La musique de Springhouse se fait alors très percutante, véritable tourbillon merveilleux, qui dévaste tout sur son passage à l’image de ces déferlantes de guitares, voire même de ces riffs coup de massue (« Enslave Me »). On les a assimilés au shoegaze anglais même si c’est surtout dû au hasard. Pour Mitch : « A cette époque, tous ces groupes commençaient à apparaître comme Lush et Slowdive, et on se disait : ‘’waou, on ressemble vachement à beaucoup de ces groupes’’. On a été étiqueté shoegaze mais ça n’était pas notre intention »[iv]. On se laisse éblouir par ce punch, cette conviction à jouer de l’avant, à assumer ce côté luxueux. Visiblement, et le groupe le reconnaît lui-même, cette nouvelle étape a été possible grâce à l’apport de leur nouveau producteur, Joe Chiccarelli, connu pour avoir signé le premier album Everclear d’American Music Club. « Il nous a apporté le son clair et brillant qu’il nous manquait sur notre premier opus »[v] reconnaît Mitch Friedland. Les quatre hommes se mettent d’accord : ne pas hésiter une seule seconde dans la surenchère. Le jeu de Mitch à la guitare sera alors soutenu par plus de saturation et les deux autres se mettront à son service, en se superposant à sa vigueur. Le guitariste raconte comme est venu ce son particulier : « Par accident, en utilisant une guitare acoustique et une pédale à distorsion. Je me souviens de Jack et moi qui nous rendions à un magasin de musique et on a pris une pédale à distorsion. Le vendeur a pointé ma guitare et m’a demandé : ‘’vous allez prendre ça pour votre guitare ? Ça craint !’’. On a commencé à rigoler mais quand on a essayé en studio, on a adoré le son que ça a fait »[vi].
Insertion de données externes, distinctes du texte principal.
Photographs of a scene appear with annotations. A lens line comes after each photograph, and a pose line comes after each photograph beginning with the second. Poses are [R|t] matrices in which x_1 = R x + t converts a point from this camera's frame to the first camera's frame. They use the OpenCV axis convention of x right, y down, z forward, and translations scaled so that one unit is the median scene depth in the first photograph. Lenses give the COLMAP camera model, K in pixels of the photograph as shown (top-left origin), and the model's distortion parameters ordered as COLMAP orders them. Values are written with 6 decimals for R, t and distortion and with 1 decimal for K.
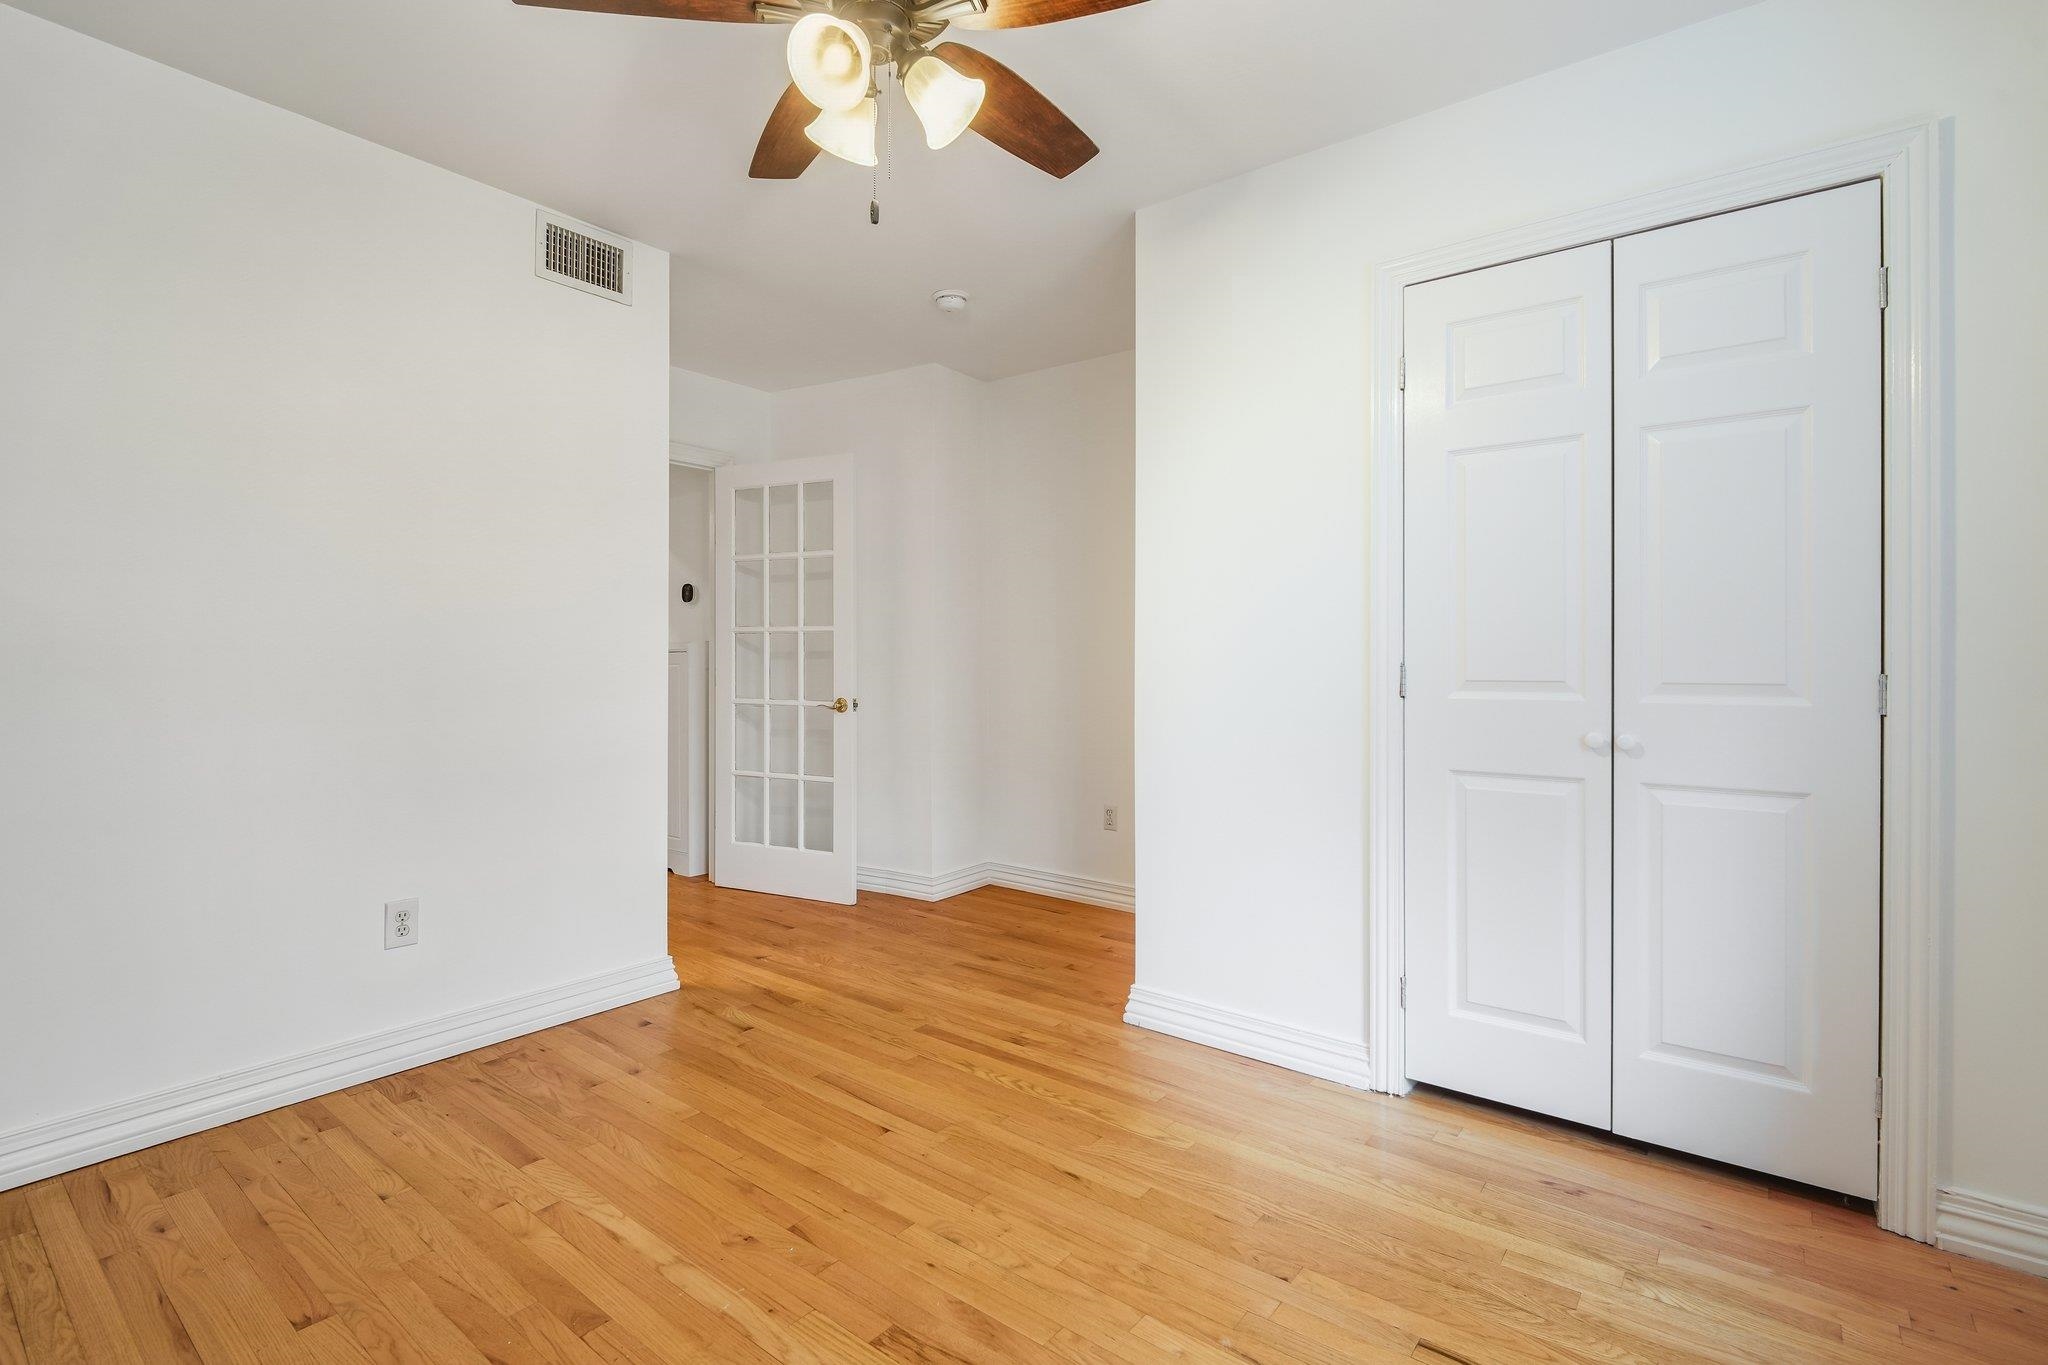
lens RADIAL K [[962.8, 0, 1026.2], [0, 962.8, 671.8], [0, 0, 1]] dist [0.000575, -0.000359]
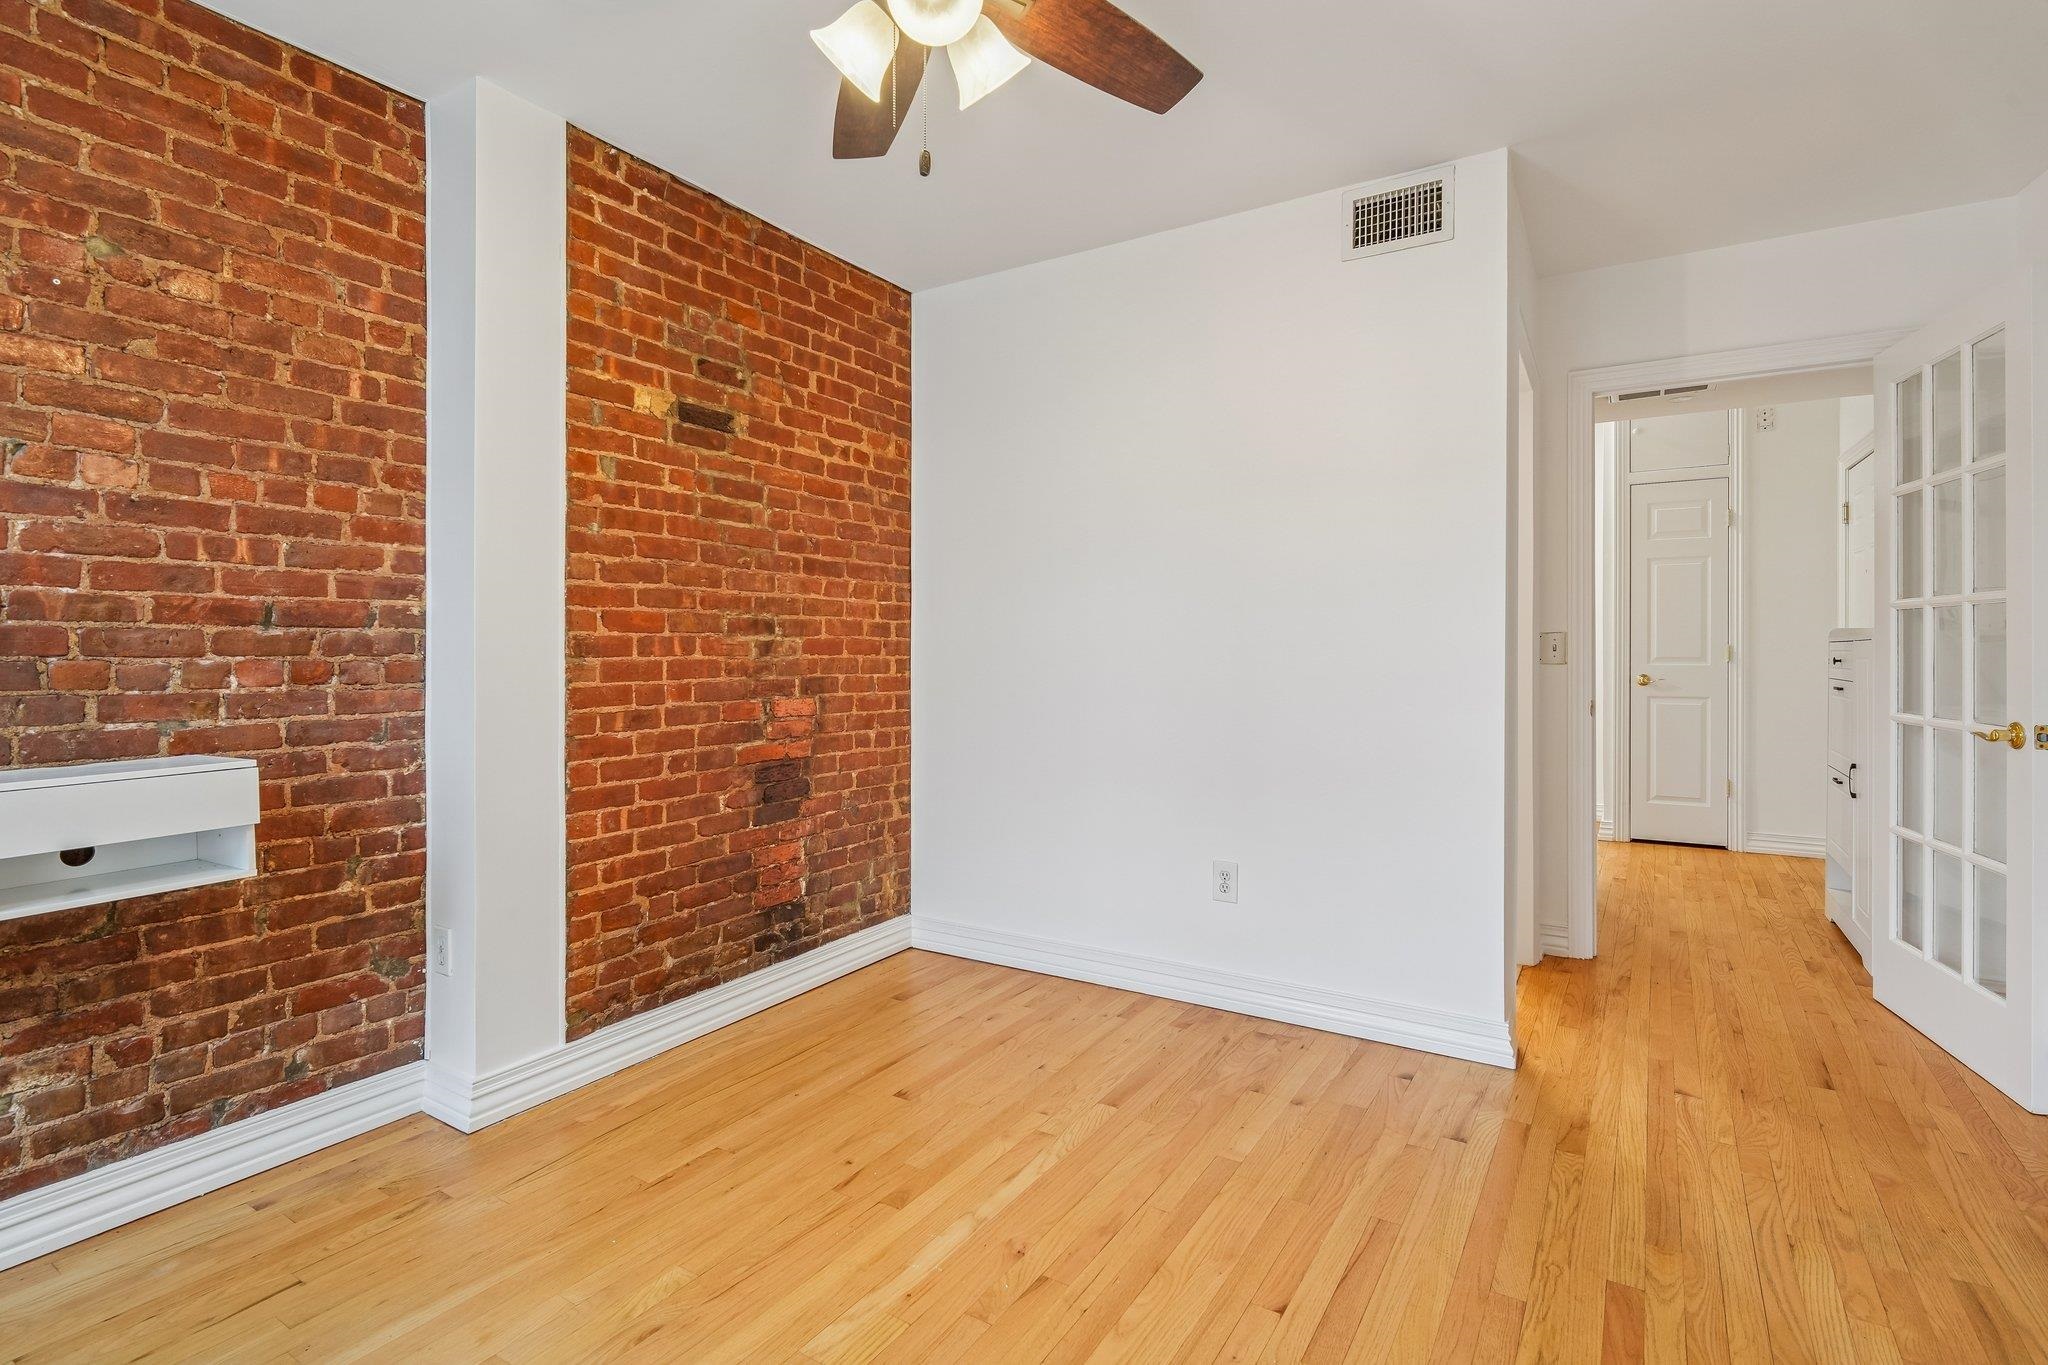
lens RADIAL K [[968.2, 0, 1024.2], [0, 968.2, 652.6], [0, 0, 1]] dist [0.003635, -0.000246]
pose [[0.102894, -0.000352, -0.994692, 0.466134], [-0.009228, 0.999957, -0.001308, -0.009421], [0.994650, 0.009314, 0.102886, 0.615252]]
Trop violent pour de la pop, trop doux pour du rock, la musique de Springhouse est une bulle à part, probablement le seul moyen pour les membres du groupe d’échapper aux contraintes d’une industrie musicale qu’ils jugent hypocrite. Jack Rabid admet ne pas faire comme tout le monde : « C’est sûr que comparé à la plupart des américains qui écoutent 90% d’albums américains et 10% d’albums anglais, nous, on est plutôt 50/50 »[vii]. De toute manière, ils ne se reconnaissent pas dans les groupes issus comme eux du sérail indépendant : « L’underground a été tellement élitiste pendant si longtemps que ça défend n’importe quoi plutôt que ce qui est vraiment bon. En ce sens, c’est désormais un désert parce que plus personne ne se souvient du peu qu’ils ont produits. Jouer dans un groupe ça serait contreproductif pour moi »[viii]. Mitch de surenchérir : « La première fois qu’émerge l’underground, c’est l’histoire en marche. La deuxième fois, c’est de la merde »[ix].
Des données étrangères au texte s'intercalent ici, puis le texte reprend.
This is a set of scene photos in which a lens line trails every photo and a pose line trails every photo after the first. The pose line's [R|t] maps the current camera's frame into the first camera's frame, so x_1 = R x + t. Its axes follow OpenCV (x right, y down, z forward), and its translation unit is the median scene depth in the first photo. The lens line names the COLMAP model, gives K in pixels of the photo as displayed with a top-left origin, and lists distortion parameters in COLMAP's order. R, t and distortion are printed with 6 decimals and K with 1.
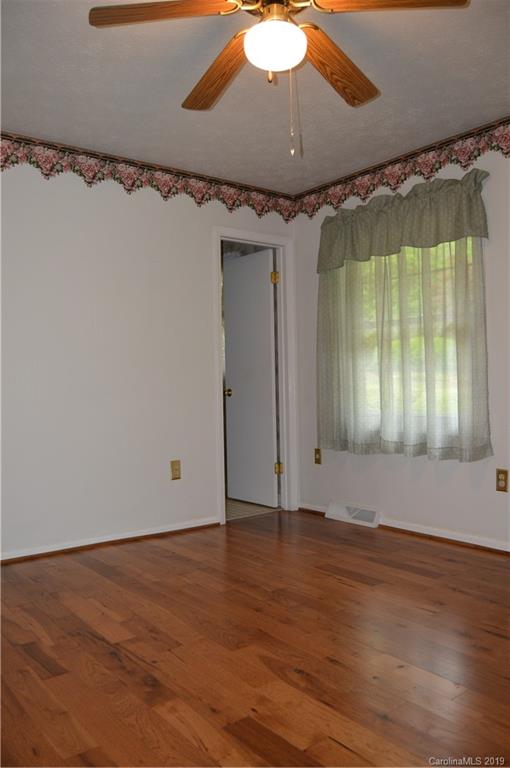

C’est donc passé sous des tonnes d’effets (c’est à peine si on distingue la mandoline et les violons sous les saturations du magnifique et poignant « Worthless ») que leurs poèmes se font les plus éloquents. Une sorte d’exutoire émotif (parfois Mitch semble y mettre toutes ses tripes, à défaut d’avoir une voix parfaitement assurée) pour démultiplier ses états d’âmes. Le single « All About Me » ou « Misjudgment » sont peut-être robustes, elles n’en demeurent pas moins des chansons qui explorent les amours perdus, l’enfance, les souvenirs et les doutes existentiels, bref toute une facette plus fragile, avec ces petites guitares sèches, ces chœurs doublées et ces mélodies enchanteresses. Springhouse met tout ce bouillonnement intérieur en musique, se libérant d’un certain musellement, presque jusqu’à déborder par maladresse.
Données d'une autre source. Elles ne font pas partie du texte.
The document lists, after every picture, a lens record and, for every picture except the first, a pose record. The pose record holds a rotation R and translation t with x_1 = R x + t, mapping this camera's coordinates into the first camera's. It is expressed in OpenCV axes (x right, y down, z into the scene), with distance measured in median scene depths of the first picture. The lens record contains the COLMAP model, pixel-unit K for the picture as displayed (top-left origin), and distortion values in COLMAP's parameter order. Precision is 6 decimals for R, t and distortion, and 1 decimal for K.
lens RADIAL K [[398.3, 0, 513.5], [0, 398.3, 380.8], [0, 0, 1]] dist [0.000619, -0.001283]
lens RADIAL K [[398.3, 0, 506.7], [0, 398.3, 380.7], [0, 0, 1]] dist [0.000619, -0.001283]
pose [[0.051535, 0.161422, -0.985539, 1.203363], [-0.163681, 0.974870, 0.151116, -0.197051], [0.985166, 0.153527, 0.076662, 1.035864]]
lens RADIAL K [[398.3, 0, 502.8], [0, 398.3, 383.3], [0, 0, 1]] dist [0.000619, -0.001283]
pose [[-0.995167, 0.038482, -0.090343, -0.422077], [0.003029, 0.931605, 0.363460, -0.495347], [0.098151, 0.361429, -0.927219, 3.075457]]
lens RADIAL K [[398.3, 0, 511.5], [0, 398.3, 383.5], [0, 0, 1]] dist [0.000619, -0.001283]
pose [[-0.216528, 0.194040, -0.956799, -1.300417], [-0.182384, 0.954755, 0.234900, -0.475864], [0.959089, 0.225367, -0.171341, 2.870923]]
[i] Jack Rabit cité par R. M. sur East Coast Rocker, 7 avril 1993, [en ligne] http://tripalot.com/springhouse/interviews/
[ii] Idem
[iii] Interview de Jack Rabit par Danny Lackey, sur When the sun hits, 9 décembre 2010, [en ligne] http://whenthesunhitsblog.blogspot.fr/2010/12/interview-conversation-with-jack-rabid.html
[iv] Interview de Mitch Friedland par John Clarkson sur Pennyblackmusic, 11 janvier 2009, [en ligne] http://www.pennyblackmusic.co.uk/MagSitePages/Article/4955/Springhouse
[v] Mitch Friendland cité par Kevin Linehand, sur Mixx Magazine, mai 1993, [en ligne] http://tripalot.com/springhouse/interviews/
[vi] Interview de Mitch Friedland par John Clarkson, op. cit.
[vii] Interview de Jack Rabid par John Clarkson, op. cit.
[viii] Jack Rabit cité par Joe S. Harrington, sur New Route Magazine, 1991, [en ligne] http://tripalot.com/springhouse/interviews/#new_route_magazine_1991
[ix] Mitch Friedland cité par Joe S. Harrington, op. cit.